▸ **Prompt**
With the string "index" as the filter, copy each matching line from the records.

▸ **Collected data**
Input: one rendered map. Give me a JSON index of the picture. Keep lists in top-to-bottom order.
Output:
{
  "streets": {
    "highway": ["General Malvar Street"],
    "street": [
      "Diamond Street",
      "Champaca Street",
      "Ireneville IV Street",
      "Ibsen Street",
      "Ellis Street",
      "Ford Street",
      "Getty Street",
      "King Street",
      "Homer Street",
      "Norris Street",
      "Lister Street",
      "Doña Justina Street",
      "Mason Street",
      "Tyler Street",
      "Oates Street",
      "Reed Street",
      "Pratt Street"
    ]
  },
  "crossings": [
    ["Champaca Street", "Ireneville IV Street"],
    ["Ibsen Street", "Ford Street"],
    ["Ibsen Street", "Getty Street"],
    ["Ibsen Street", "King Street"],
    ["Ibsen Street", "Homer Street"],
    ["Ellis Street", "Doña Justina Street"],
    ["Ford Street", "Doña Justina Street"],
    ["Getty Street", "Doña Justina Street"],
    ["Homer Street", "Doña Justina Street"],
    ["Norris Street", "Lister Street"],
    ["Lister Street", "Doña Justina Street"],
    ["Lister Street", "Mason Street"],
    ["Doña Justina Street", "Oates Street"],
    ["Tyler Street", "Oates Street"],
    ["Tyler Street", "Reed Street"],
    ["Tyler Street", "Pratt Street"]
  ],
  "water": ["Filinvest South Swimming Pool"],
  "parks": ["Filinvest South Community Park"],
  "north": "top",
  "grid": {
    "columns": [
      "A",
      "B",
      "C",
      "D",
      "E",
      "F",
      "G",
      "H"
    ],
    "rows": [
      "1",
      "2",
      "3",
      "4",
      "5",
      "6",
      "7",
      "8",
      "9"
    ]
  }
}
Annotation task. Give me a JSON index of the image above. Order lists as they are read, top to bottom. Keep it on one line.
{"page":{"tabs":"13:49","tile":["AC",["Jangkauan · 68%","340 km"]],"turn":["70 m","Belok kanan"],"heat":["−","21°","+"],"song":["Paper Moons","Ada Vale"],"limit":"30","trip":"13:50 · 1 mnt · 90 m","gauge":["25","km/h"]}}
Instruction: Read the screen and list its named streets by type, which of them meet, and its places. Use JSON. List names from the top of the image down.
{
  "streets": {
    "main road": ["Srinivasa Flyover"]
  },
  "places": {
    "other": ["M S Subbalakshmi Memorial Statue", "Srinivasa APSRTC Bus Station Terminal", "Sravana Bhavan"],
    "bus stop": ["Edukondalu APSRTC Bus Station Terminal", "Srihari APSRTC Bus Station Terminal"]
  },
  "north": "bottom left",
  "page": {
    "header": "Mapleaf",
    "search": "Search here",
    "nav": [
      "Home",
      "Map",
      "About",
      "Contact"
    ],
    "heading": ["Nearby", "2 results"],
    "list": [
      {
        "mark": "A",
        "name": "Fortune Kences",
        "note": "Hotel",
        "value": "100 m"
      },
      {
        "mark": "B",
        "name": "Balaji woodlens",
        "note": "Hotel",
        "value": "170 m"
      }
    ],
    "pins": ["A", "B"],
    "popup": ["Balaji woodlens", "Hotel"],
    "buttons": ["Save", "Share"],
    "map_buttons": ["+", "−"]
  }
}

▸ **Task solution**
Input: one rendered map. Give me a JSON index of the picture. Keep lists in top-to-bottom order.
Annotation task. Give me a JSON index of the image above. Order lists as they are read, top to bottom. Keep it on one line.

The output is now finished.